这是一个宽泛的数据隐私定义，很多不同的技术都是围绕这个定义而提出的。但要特别注意的是，这一定义*不包括*保证*安全*的技术，如加密技术。加密数据不会泄露任何信息，因此加密技术不能满足我们定义的前半部分要求。我们需要特别注意安全与隐私之间的差异：隐私技术涉及到*故意*发布信息，并试图控制从发布信息中*学到什么*。安全技术通常会*阻止*信息的泄露，并控制数据可以*被谁访问*。本书主要涵盖的是隐私技术。只有当安全对隐私有重要影响时，我们才会讨论相应的安全技术。

This book is primarily focused on differential privacy. The first couple of chapters outline some of the reasons why: differential privacy (and its variants) is the only formal approach we know about that seems to provide robust privacy protection.
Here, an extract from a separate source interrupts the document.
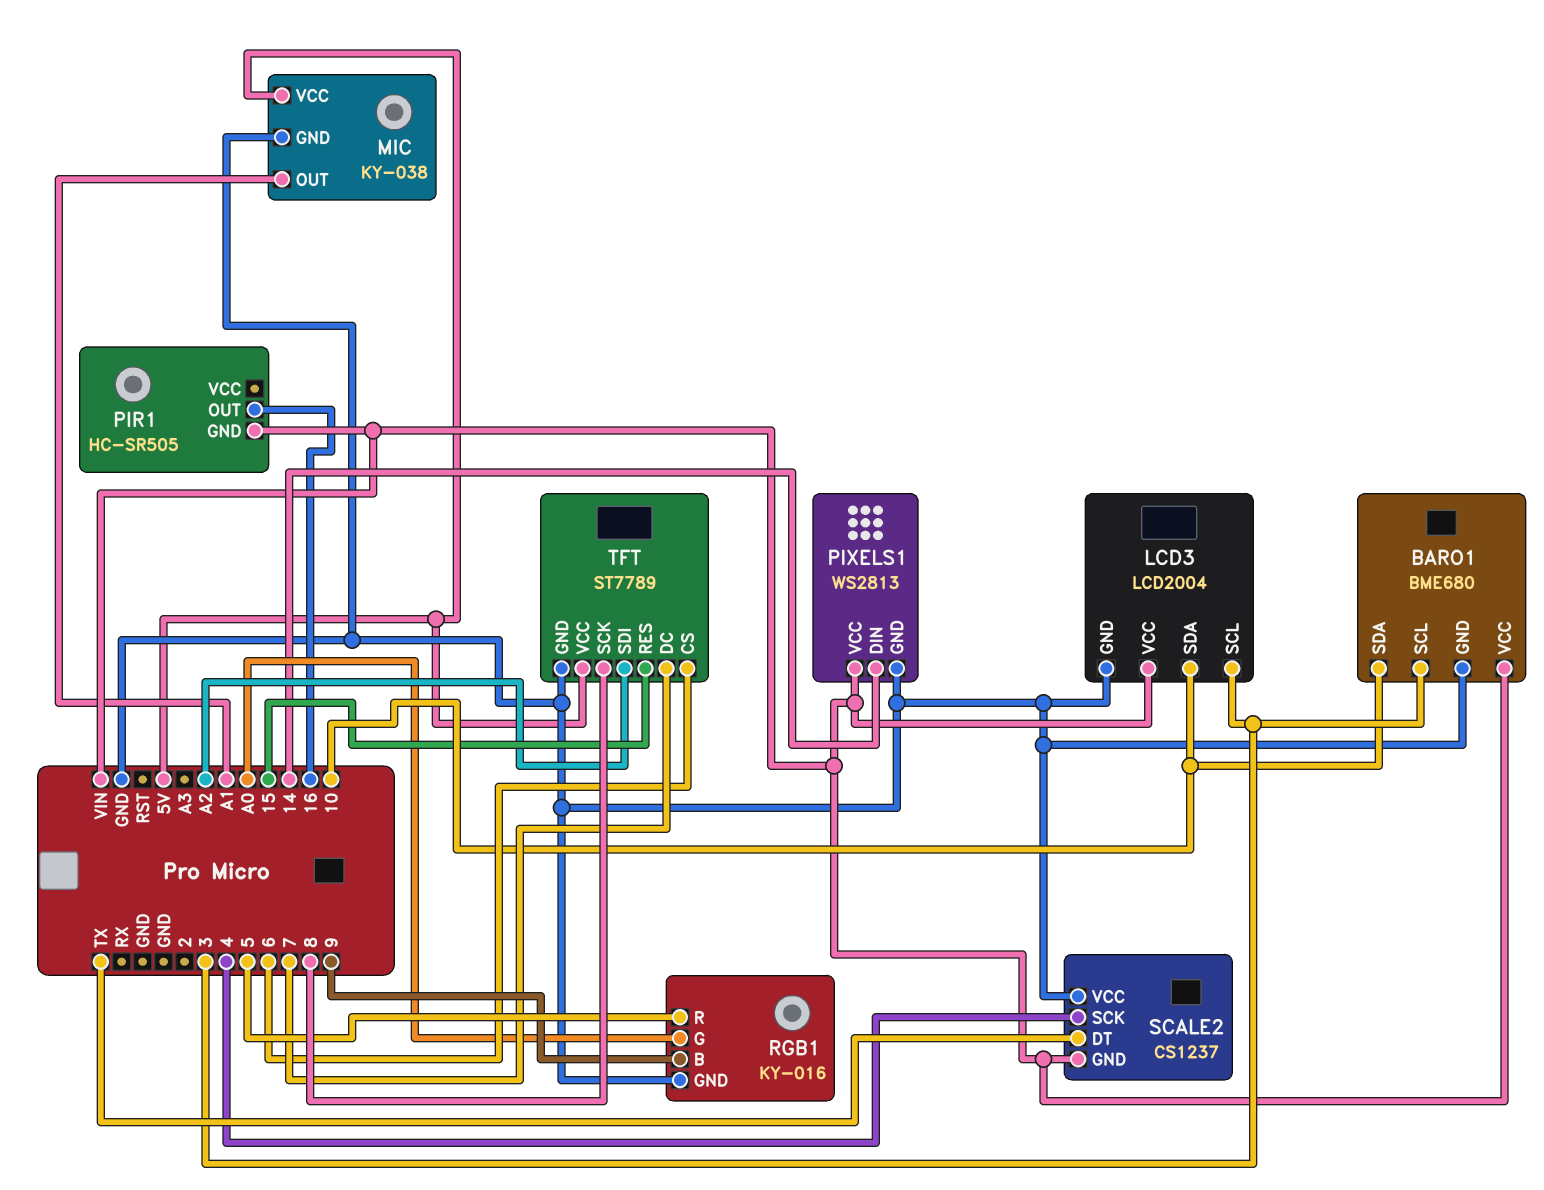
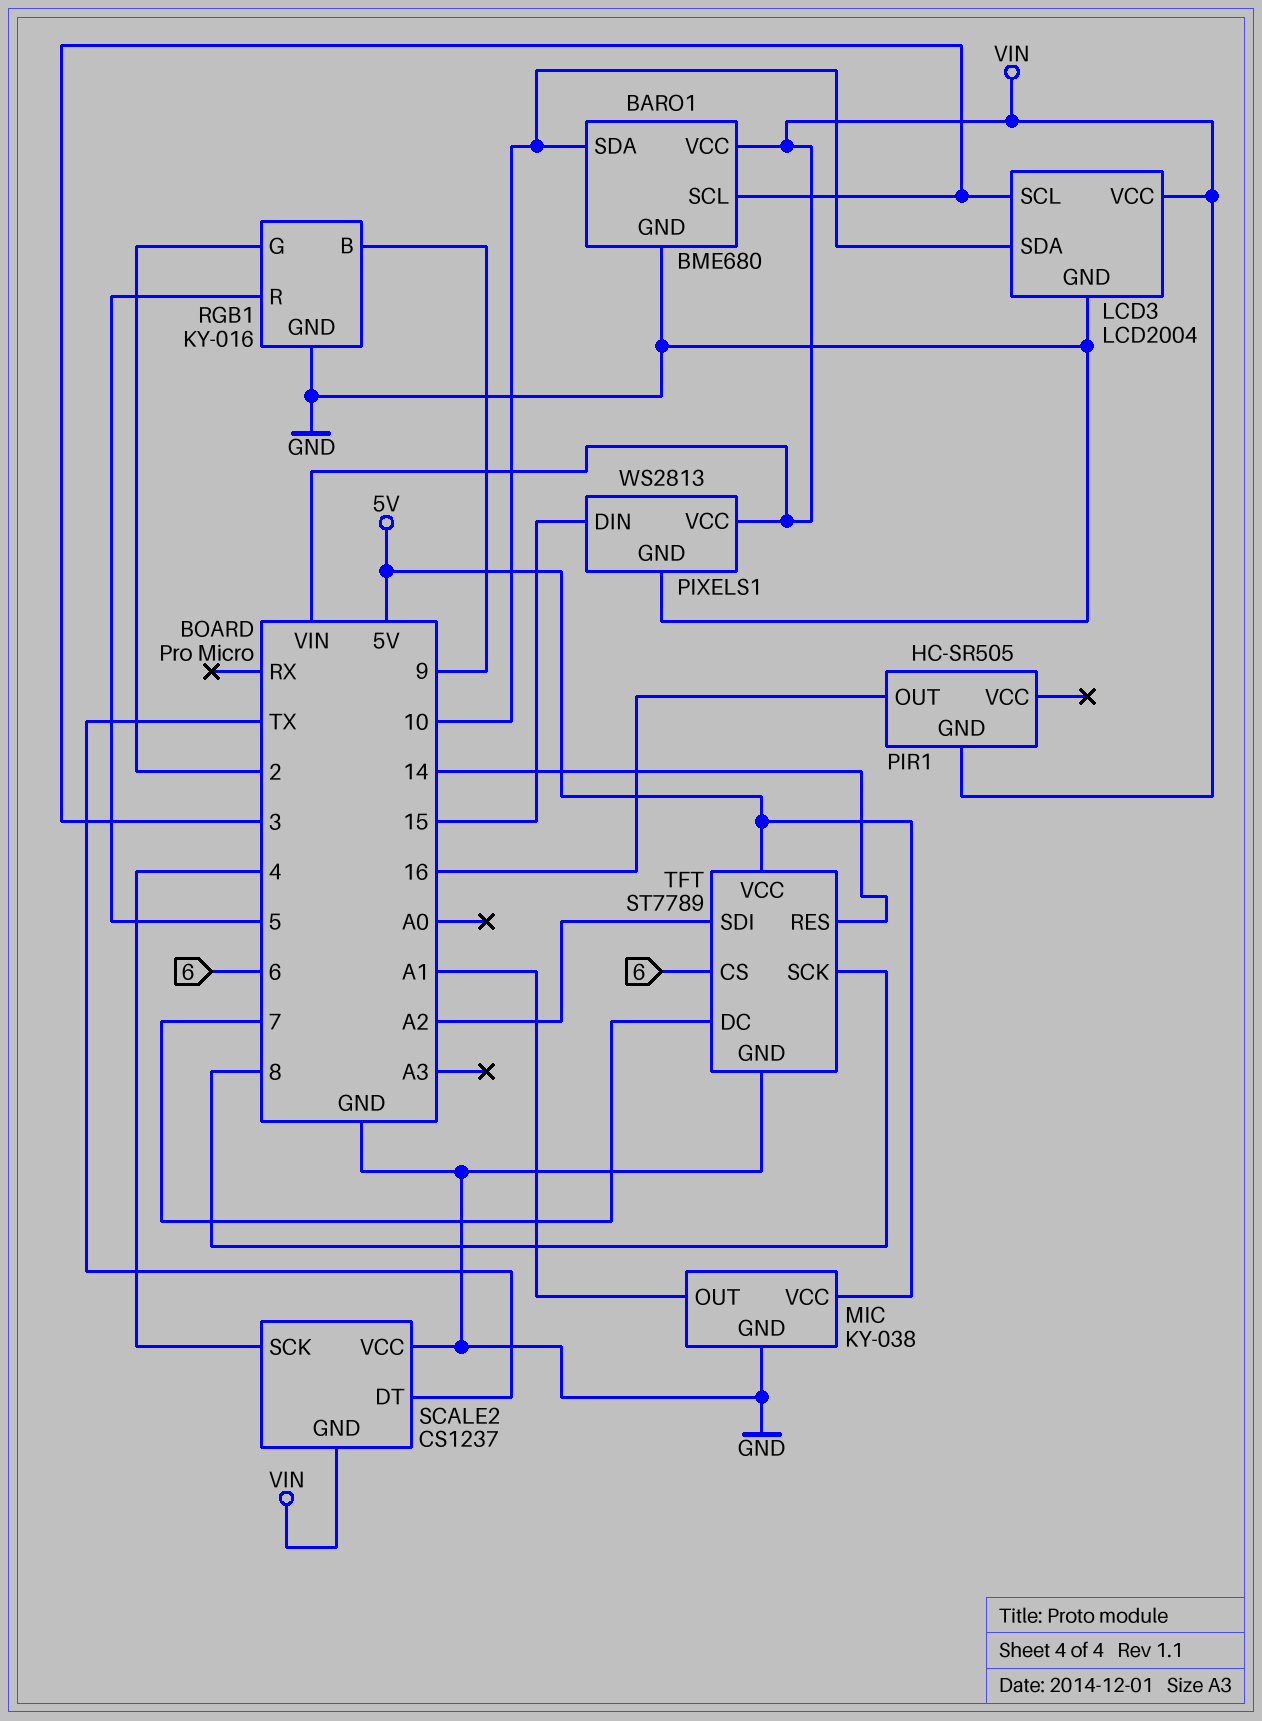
PIXELS1 pin DIN: 14 -> 15
RGB1 pin G: A0 -> 2
TFT pin RES: 15 -> 14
Commonly-used approaches that have been used for decades (like de-identification and aggregation) have more recently been shown to break down under sophisticated privacy attacks, and even more modern techniques (like $k$-Anonymity) are susceptible to certain attacks. For this reason, differential privacy is fast becoming the gold standard in privacy protection, and thus it is the primary focus of this book.

本书主要聚焦于差分隐私（Differential Privacy）。我们将在前几章概述本书之所以聚焦差分隐私的一部分原因：差分隐私（及其变种）是我们已知的唯一能够提供健壮隐私性的形式化方法。去标识化、聚合等技术是人们常用的隐私技术，已经被使用了十几年。这些技术近期已被证明无法抵御复杂的隐私攻击。如$k$-匿名性等更现代的一些隐私技术也无法抵御特定的攻击。因此，差分隐私正迅速成为隐私保护的黄金标准，也是本书重点介绍的隐私技术。